--- BEGIN Data for the task ---

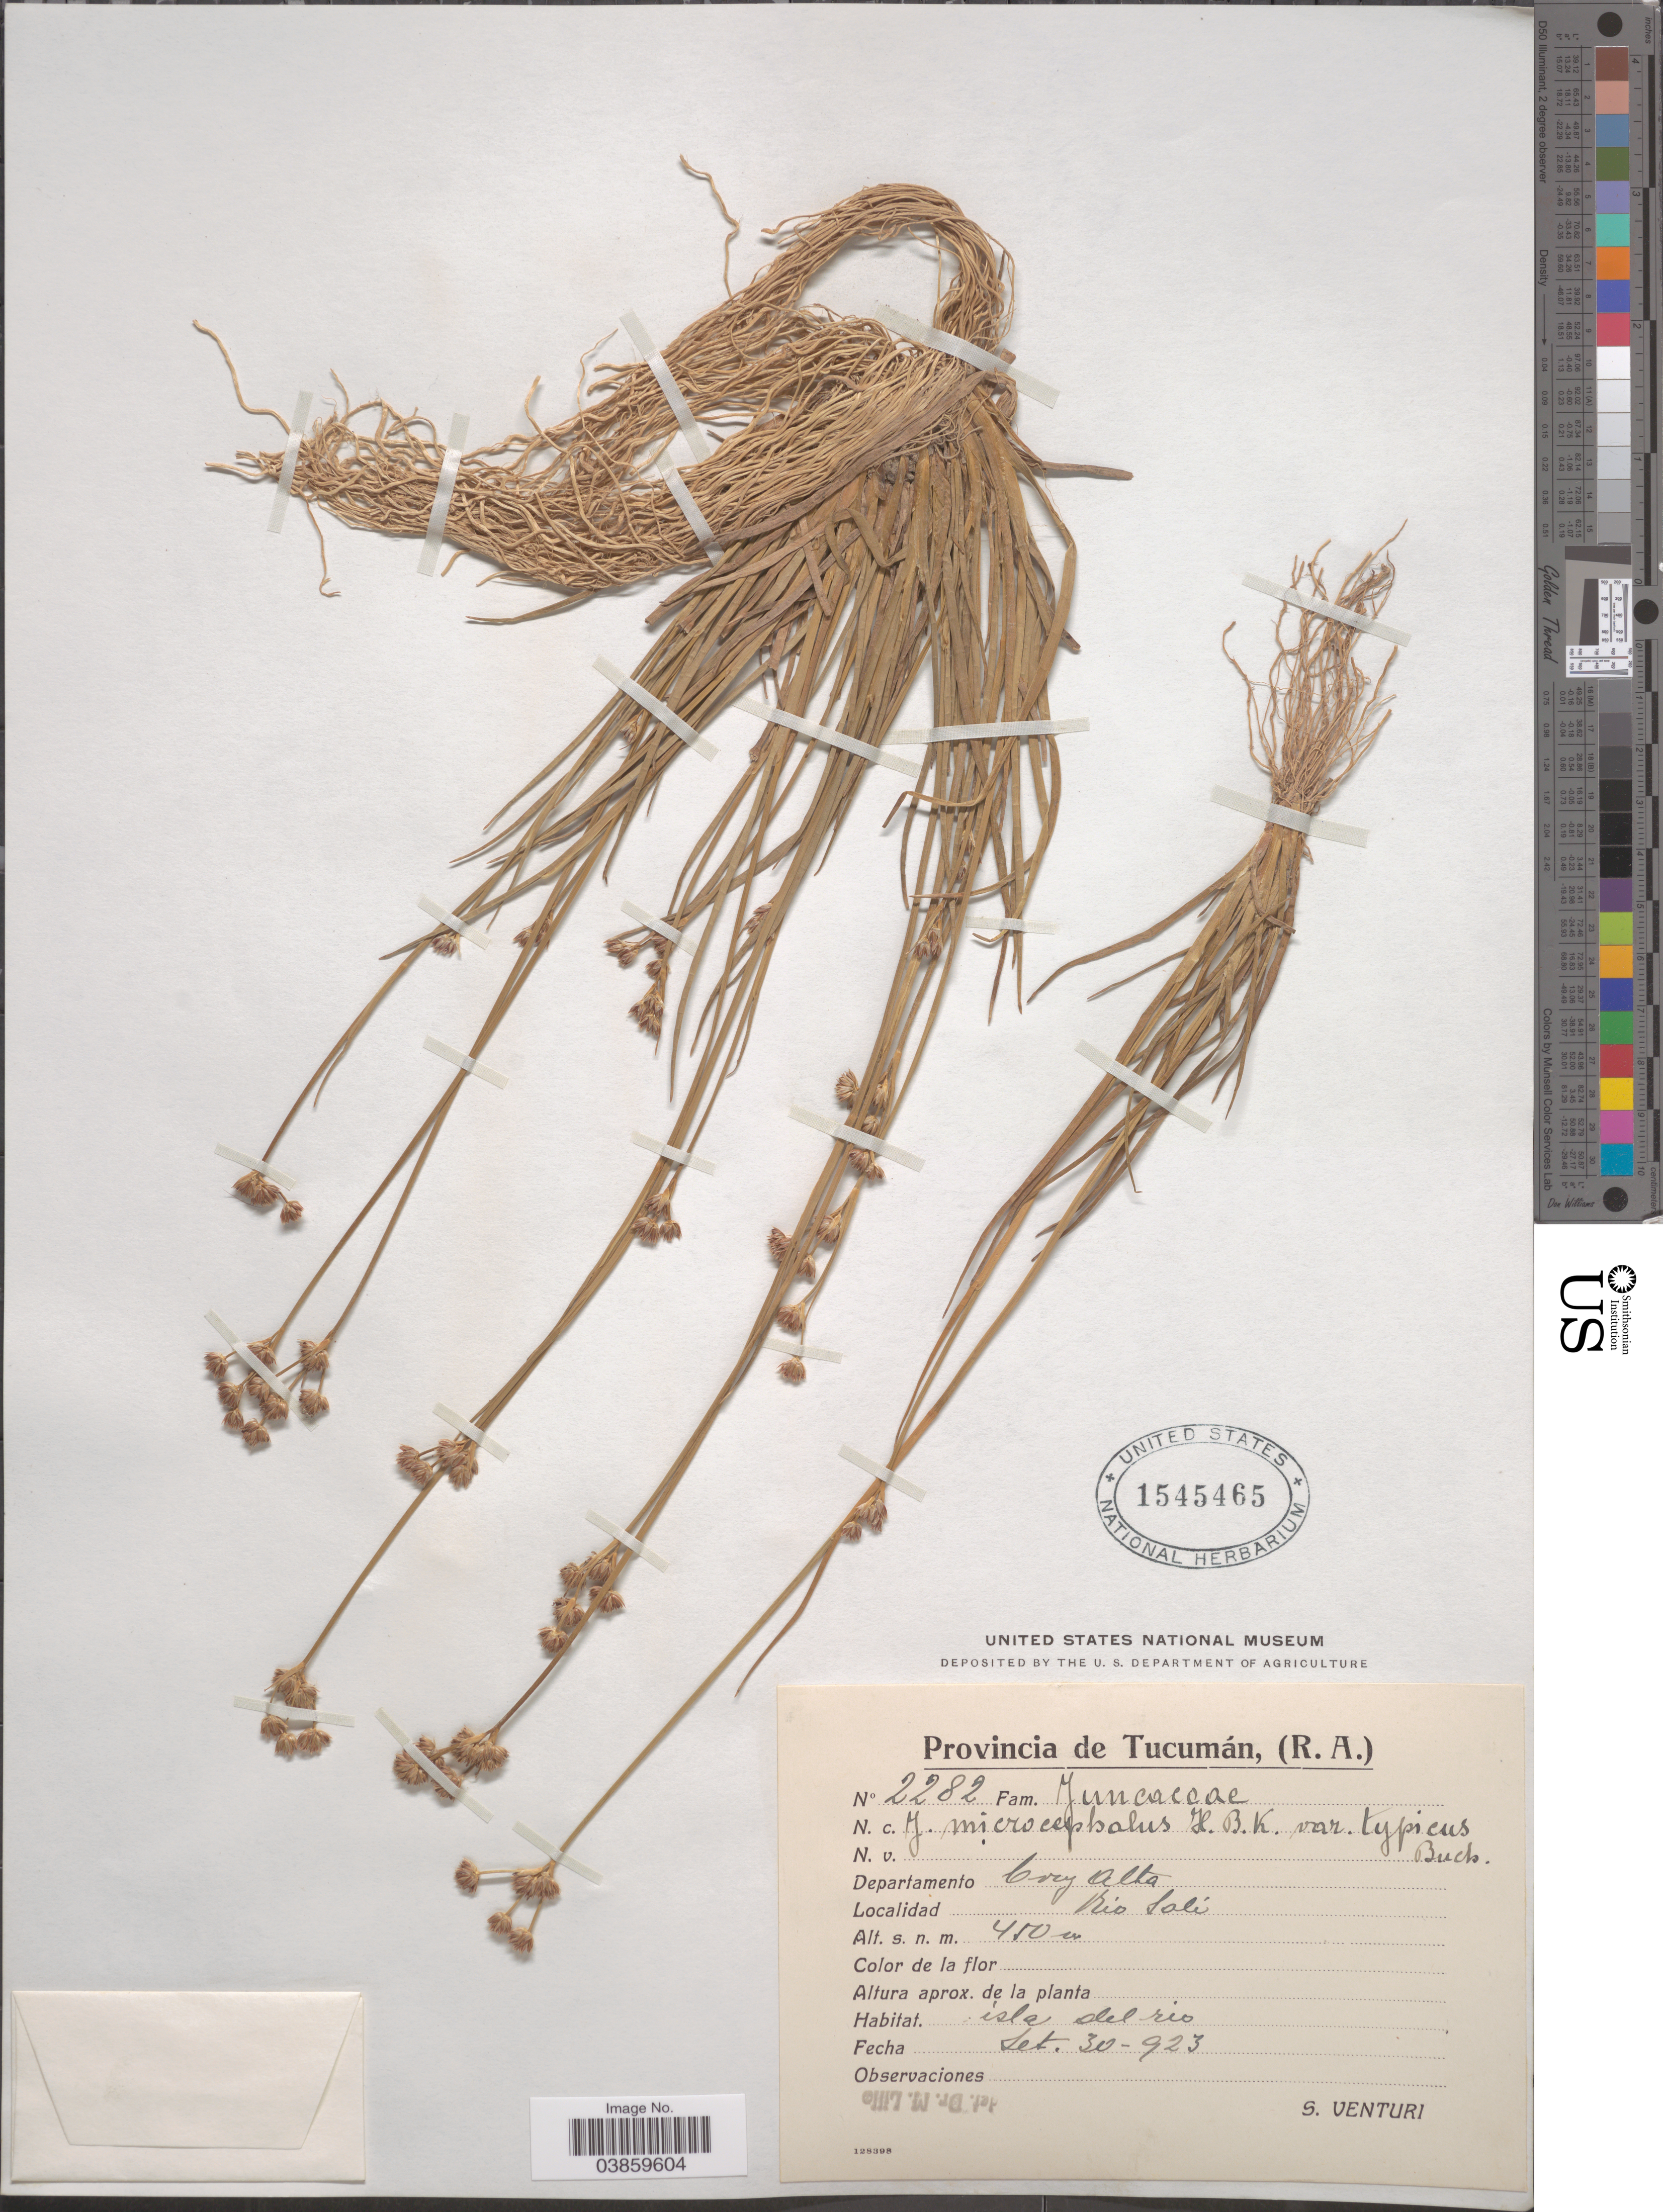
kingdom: Plantae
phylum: Tracheophyta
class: Liliopsida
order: Poales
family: Juncaceae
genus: Juncus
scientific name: Juncus microcephalus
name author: Kunth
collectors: S. Venturi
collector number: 2282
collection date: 1923-09-30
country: Argentina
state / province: Tucuman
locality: Departamento Cruz Alta. Rio Salí. Isla del rio.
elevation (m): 450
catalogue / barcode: US 1545465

--- END Data for the task ---

> Task description
Rewrite everything from the line with "collector number: 2282" down to the end of the rows, swapping "locality" for "site" and keeping all else the same.

> The response
collector number: 2282
collection date: 1923-09-30
country: Argentina
state / province: Tucuman
site: Departamento Cruz Alta. Rio Salí. Isla del rio.
elevation (m): 450
catalogue / barcode: US 1545465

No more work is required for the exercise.